Wheelchair project rolls out hope on Cape Flats

14 July 2003

Mobility aid: Key partners in the Western Cape Physically Disabled Project include (from left) UCT's Merle Futter (physiotherapy), Marius Fransman (local MEC for Social Services), Andries de Jongh (AllPay Western Cape's general manager), Israel Skosana (ABSA), Vincent Carelse (Lotus River Community Forum), helping Jean Heuwel into a wheelchair, and her daughter, Doris Heuvel.

During her first week of research in Lotus River a community leader introduced PhD student and senior physiotherapy lecturer Merle Futter to the rival gang leaders. Members of the Lotus River Community Forum considered this meeting essential for safety reasons as she needed to drive a Kombi loaded with wheelchairs and assistive devices in the area to reach the homes of the physically disabled. Four months later two were dead and three were critically injured in a gang fight.
But despite the pervasive sense of violence that hangs like a pall over similar Cape Flats communities, many UCT academics like Futter are notching up startling successes in their community-based projects. Her PhD research is specifically about social barriers that exclude people with physical disabilities from leading a full life in the community.

Working in these conditions is not new to Futter. She completed her masters degree in Manenburg and has worked so intensively in Lotus River over the past ten months that she has become an accepted part of the community.

Futter's aim, which was born from the foundation of her PhD research, was to get wheelchairs to as many disabled people in this under-resourced community as she could, teach people how to master these and ensure that access was provided to homes in the form of concrete ramps.

Her quest began in October last year after she saw the plight of disabled people at the Lotus River Day Hospital.

"I became aware of the magnitude of the problem of mobility and transport and what a detrimental affect it had on the quality of their lives. Some had not been able to leave their homes for 12 years," she commented.

Others, who required medical attention for diabetes or hypertension, were unable to attend the clinic. Some who had been issued with walking aids from clinics and hospitals could not use these as their houses were too small.

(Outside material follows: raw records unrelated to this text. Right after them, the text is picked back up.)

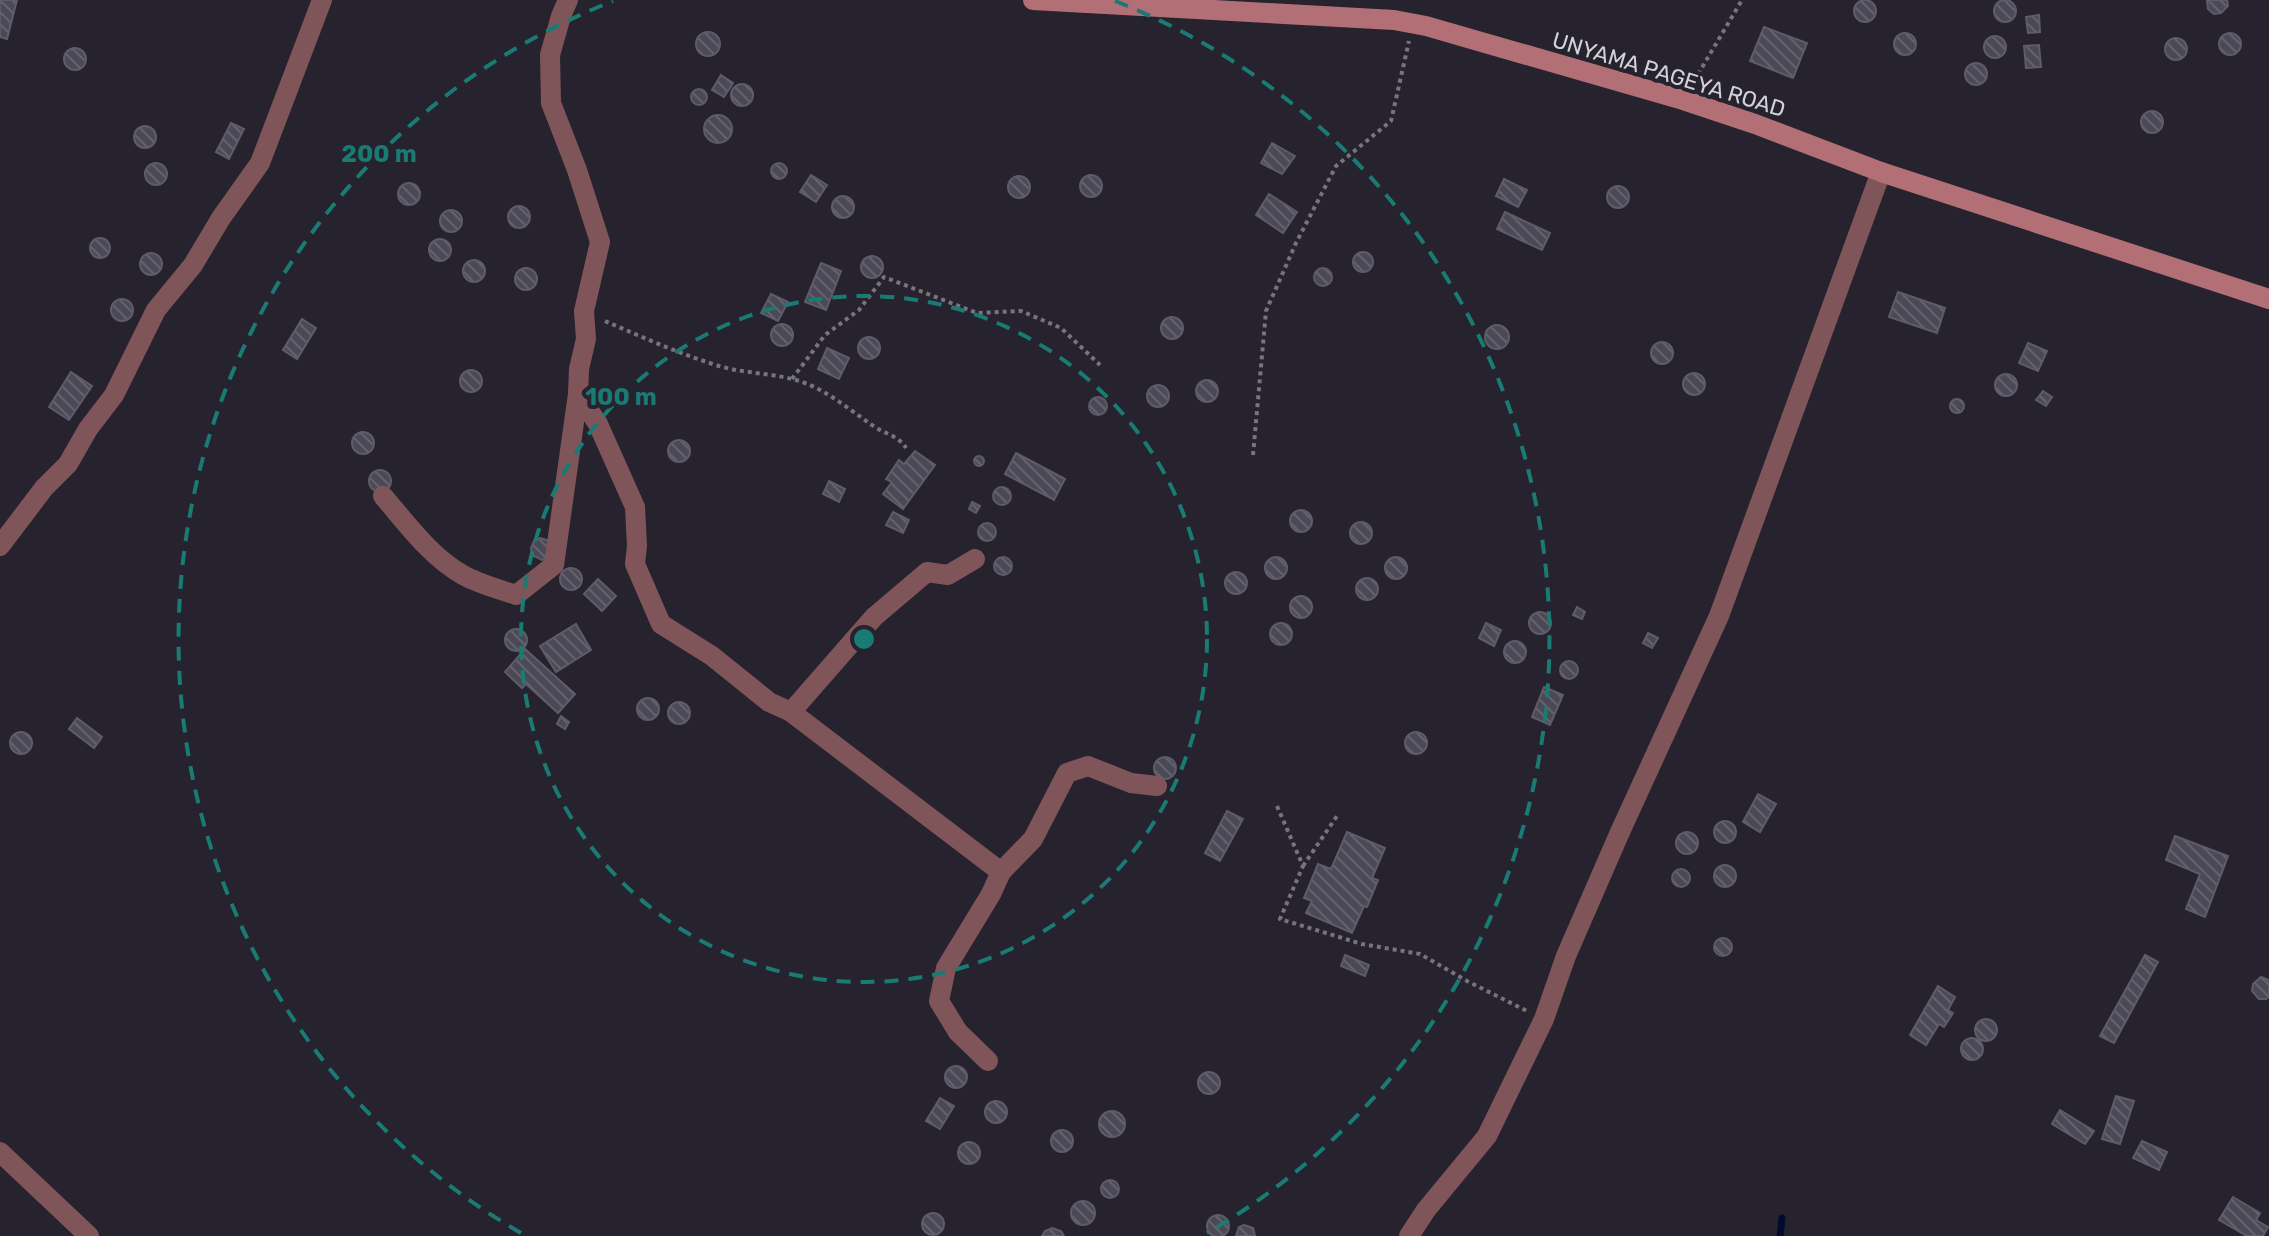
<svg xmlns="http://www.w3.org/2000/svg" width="2269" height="1236" font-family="Rubik,sans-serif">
  <defs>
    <pattern id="building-back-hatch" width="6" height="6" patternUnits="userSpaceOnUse" patternTransform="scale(2)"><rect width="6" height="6" fill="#4b4955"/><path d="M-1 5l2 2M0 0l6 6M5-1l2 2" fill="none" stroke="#64626d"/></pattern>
  </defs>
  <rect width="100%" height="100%" fill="#26232e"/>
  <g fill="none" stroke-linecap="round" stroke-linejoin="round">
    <polyline stroke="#010c2d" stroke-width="7" points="1780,1236 1782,1218"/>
  </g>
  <g fill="url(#building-back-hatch)" stroke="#5f5c69" stroke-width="2">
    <polygon points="0,0 17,0 7,39 0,37"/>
    <polygon points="2207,0 2227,0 2228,6 2221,13 2214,14 2208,9"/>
    <circle cx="2005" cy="11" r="11"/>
    <circle cx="1865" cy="11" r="11"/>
    <polygon points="2039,15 2040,32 2028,33 2026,17"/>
    <polygon points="1764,27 1807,43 1793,78 1750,61"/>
    <circle cx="708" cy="44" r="12"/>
    <circle cx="2230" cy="44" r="11"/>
    <circle cx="1905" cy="44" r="11"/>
    <circle cx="1995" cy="47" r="11"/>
    <circle cx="2176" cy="49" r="11"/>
    <polygon points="2039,45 2041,67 2026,68 2024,46"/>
    <circle cx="75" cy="59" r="11"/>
    <circle cx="1976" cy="74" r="11"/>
    <polygon points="721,75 733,83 724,97 712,90"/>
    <circle cx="742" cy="95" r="11"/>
    <circle cx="699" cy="97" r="8"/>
    <circle cx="2152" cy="122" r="11"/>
    <circle cx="718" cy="129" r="14"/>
    <polygon points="231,123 244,129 229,159 216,152"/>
    <circle cx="145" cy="137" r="11"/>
    <polygon points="1272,143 1295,156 1282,174 1261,163"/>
    <circle cx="779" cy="171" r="8"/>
    <circle cx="156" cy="174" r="11"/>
    <polygon points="811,175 827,185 816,202 800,192"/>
    <circle cx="1091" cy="186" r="11"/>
    <circle cx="1019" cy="187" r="11"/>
    <polygon points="1504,179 1527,190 1518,207 1496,196"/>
    <circle cx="409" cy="194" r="11"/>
    <circle cx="1618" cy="197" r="11"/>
    <polygon points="1269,194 1297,212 1283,233 1256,215"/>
    <circle cx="843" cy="207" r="11"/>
    <circle cx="519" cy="217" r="11"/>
    <circle cx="451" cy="221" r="11"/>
    <polygon points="1505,212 1550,233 1542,250 1497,229"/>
    <circle cx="100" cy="248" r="10"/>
    <circle cx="440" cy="250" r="11"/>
    <circle cx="1363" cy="262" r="10"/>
    <circle cx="151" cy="264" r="11"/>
    <circle cx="872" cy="267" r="11"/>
    <circle cx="474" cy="271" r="11"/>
    <polygon points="821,263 841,271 826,310 805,302"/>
    <circle cx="526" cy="279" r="11"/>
    <circle cx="1323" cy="277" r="9"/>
    <polygon points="1898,292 1945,308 1937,333 1889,317"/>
    <polygon points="771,294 788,302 778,321 761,313"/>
    <circle cx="122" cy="310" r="11"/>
    <circle cx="1172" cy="328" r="11"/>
    <polygon points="302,319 316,328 297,359 283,350"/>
    <circle cx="782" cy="335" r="11"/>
    <circle cx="1497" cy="337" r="12"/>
    <circle cx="869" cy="348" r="11"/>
    <circle cx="1662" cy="353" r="11"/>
    <polygon points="2028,343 2047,351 2038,371 2019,363"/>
    <polygon points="827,348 849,358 839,379 818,369"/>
    <circle cx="471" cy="381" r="11"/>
    <polygon points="71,372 92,386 69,420 49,407"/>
    <circle cx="1694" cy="384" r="11"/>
    <circle cx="2006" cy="385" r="11"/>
    <circle cx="1207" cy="391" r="11"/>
    <circle cx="1158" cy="396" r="11"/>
    <polygon points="2043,391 2052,397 2046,406 2036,400"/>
    <circle cx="1098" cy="406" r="9"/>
    <circle cx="1957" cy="406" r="7"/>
    <circle cx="363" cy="443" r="11"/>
    <circle cx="679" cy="451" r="11"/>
    <polygon points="915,451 935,465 903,509 883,494 892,482 886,479 899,460 904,464"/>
    <polygon points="1016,453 1065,479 1054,500 1005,474"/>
    <circle cx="979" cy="461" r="5"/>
    <circle cx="380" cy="481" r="11"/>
    <polygon points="829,481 845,489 839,502 823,494"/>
    <circle cx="1002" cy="496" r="9"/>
    <polygon points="972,502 980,506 976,513 969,509"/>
    <circle cx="1301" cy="521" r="11"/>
    <polygon points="893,512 909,520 903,533 886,525"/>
    <circle cx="1361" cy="533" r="11"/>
    <circle cx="987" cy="532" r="9"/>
    <polygon points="540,538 550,541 545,559 542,560 532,555 531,548 534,541"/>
    <circle cx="1003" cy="566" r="9"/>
    <circle cx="1396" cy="568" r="11"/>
    <circle cx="1276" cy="568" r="11"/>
    <circle cx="571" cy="579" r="11"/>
    <circle cx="1236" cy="583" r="11"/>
    <circle cx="1367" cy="589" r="11"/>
    <polygon points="598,579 616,596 602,611 584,594"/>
    <circle cx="1301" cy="607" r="11"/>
    <polygon points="1577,607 1585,612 1582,619 1573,615"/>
    <circle cx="1540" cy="623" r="11"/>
    <polygon points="1486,623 1501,630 1494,646 1479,638"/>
    <circle cx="1281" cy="634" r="11"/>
    <polygon points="576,624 591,650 556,672 540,646"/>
    <circle cx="516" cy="640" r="11"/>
    <polygon points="1648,633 1658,638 1652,648 1643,643"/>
    <circle cx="1515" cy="652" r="11"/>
    <polygon points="525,649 575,694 558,713 526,684 522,688 505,672"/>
    <circle cx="1569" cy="670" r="9"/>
    <polygon points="1544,687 1563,695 1550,725 1532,717"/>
    <circle cx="648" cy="709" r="11"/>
    <circle cx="679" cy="713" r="11"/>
    <polygon points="561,716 569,722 565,729 557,724"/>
    <polygon points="77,718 102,737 94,748 69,729"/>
    <circle cx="1416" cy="743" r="11"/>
    <circle cx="21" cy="743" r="11"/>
    <circle cx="1165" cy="768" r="11"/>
    <polygon points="1758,794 1776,804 1760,832 1743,822"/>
    <polygon points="1227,811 1243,819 1220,861 1205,853"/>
    <circle cx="1725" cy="832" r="11"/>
    <polygon points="1347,832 1385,848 1372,878 1378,880 1367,907 1364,906 1352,933 1306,913 1312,901 1304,898 1318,864 1331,869"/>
    <circle cx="1687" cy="843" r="11"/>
    <polygon points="2175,836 2228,856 2205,917 2186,909 2200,874 2166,860"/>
    <circle cx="1725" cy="876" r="11"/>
    <circle cx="1681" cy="878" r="9"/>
    <circle cx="1723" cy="947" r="9"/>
    <polygon points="1345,955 1369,965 1365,976 1341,966"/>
    <polygon points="2145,955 2158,962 2114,1043 2100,1036"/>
    <polygon points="2261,977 2269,980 2269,997 2266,999 2259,999 2252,991 2253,984"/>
    <polygon points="1938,986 1955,997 1948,1010 1953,1013 1944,1027 1939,1024 1926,1045 1910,1035"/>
    <circle cx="1986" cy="1030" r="11"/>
    <circle cx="1972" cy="1049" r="11"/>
    <circle cx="956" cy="1077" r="11"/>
    <circle cx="1209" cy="1083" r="11"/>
    <polygon points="2116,1096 2134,1101 2120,1144 2102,1139"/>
    <polygon points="940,1098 954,1106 940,1129 926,1121"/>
    <circle cx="996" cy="1112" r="11"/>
    <polygon points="2060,1110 2094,1131 2085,1144 2052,1124"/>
    <circle cx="1112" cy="1124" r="13"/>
    <circle cx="1062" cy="1141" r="11"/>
    <polygon points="2142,1141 2167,1152 2159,1170 2133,1158"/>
    <circle cx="969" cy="1153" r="11"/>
    <circle cx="1110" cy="1189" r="9"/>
    <polygon points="2233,1197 2260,1213 2256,1220 2268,1227 2263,1236 2247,1236 2219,1220"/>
    <circle cx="1083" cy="1213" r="12"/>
    <circle cx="933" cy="1224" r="11"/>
    <circle cx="1218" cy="1226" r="11"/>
    <polygon points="1244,1225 1253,1228 1255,1236 1236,1236 1239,1227"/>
    <polygon points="1052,1228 1061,1231 1064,1236 1042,1236 1045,1231"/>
  </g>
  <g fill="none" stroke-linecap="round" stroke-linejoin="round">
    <g stroke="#76747d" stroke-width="4" stroke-dasharray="4 4" stroke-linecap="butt">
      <polyline points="1694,81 1742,0"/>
      <path d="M605,321C642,337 680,354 719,366C743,373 768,373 792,379C822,386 847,408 872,425C884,434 898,435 906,448"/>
      <polyline points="792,379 825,335 859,310 884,277 977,313 1021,311 1061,328 1100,365"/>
      <polyline points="1253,455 1266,311 1296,243 1336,166 1391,121 1409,41"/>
      <polyline points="1277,806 1303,866 1280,919 1362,944 1420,954 1467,981 1527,1011"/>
      <polyline points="1303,866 1337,816"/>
    </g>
    <g stroke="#805559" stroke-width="20">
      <polyline points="568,0 561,16 550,55 551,103 577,170 600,242 584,311 586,339 579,369 578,394 598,424 635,507 637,546 635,564 661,624 712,656 769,702 791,712 1001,872 1033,839 1067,773 1088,766 1131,783 1157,786"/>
      <path d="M383,496C407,524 431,557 463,575C479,584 499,589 516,595L554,565L578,394"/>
      <polyline points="0,546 44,488 68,464 88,429 114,395 156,310 193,265 221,218 260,163 322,0"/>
      <polyline points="791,712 874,617 927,572 948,575 975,559"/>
      <polyline points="988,1061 958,1032 939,1001 946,968 991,894 1001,872"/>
      <polyline points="0,1152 89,1236"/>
      <polyline points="1409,1236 1426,1210 1487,1136 1544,1019 1566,956 1620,832 1719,616 1881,172"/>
    </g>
    <polyline stroke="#b36f76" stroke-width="20" points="1033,0 1394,20 1426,26 1683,100 1755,124 1881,172 2269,299"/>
  </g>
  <g fill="none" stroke="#197b73" stroke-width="4" stroke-dasharray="14 10">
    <circle cx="864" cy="639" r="343"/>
    <path d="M521 1233A686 686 0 0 1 613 1M1115 1A686 686 0 0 1 1207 1233"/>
  </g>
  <g text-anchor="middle" stroke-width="8" stroke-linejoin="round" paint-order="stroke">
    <g font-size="22" fill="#d2d1d8" stroke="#26232e">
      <text transform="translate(1669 74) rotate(17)" y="8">UNYAMA PAGEYA ROAD</text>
    </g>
  </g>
  <circle cx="864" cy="639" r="12" fill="#197b73" stroke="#26232e" stroke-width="4"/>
  <g font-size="24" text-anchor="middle" font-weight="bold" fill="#197b73" stroke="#26232e" stroke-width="8" stroke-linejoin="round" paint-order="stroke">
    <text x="379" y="162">200 m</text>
    <text x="621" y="405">100 m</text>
  </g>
</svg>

Her efforts culminated in the recent launch of the Western Cape Physical Disability Project (WCPDP), a collaboration between UCT's physiotherapy division, the Department of Social Services and Poverty Alleviation and AllPay Western Cape (the company that pays out social grants). Generous donations for funding the initial operational costs were also received from the Ackerman Family Educational Trust and the Constantia Rotary Club.

To date 71 wheelchairs have been issued in Lotus River. Crutches, walking sticks and frames, bath boards, grab bars and other functional aids have been given to a further 56 disabled people. But it was not a case of simply supplying equipment. Futter visited the homes of each of the community's 88 disabled people receiving permanent disability grants to assess their mobility and functional needs. Some lived in third and fourth floor flats, others in areas too sandy to propel wheelchairs.

Concrete pathways have thus been built from the front and back doors of 28 homes. Ramps have also been built to provide access to the homes and from the pavements to the roads.

The project has seen previously house-bound people take to the streets again in sturdy wheelchairs, built to traverse the rough terrain of sand and rubble that make up many of the community's frequented routes. They haven't just become mobile; they've become visible participants in their communities, able to attend church, shops and clinics.

The project has already been extended to other under-resourced communities in the Western Cape. Wheelchairs have been provided to another 75 disabled people from areas as far afield as Khayelitsha, Ocean View, Wellington, Hopefield, Caledon, Malmesbury, Picketberg, Clanwilliam and Hawston. A further 100 requests are being processed from other peri-urban and rural areas in the province.

"As the project has grown too large for one person to assess all the disable people, physiotherapists, occupational therapists and orthopaedic sisters working at the clinics and hospitals have been invited to refer the mobility needs of those with whom they have contact," Futter added.

But the circle of benefit has widened even further. The company that manufactures the wheelchairs employs disabled people from the community to assemble these, providing employment where few opportunities exist. The concrete pathways and ramps have been constructed by builders living in the community as a means of employment.

"It's a partnership on many levels," Futter concluded.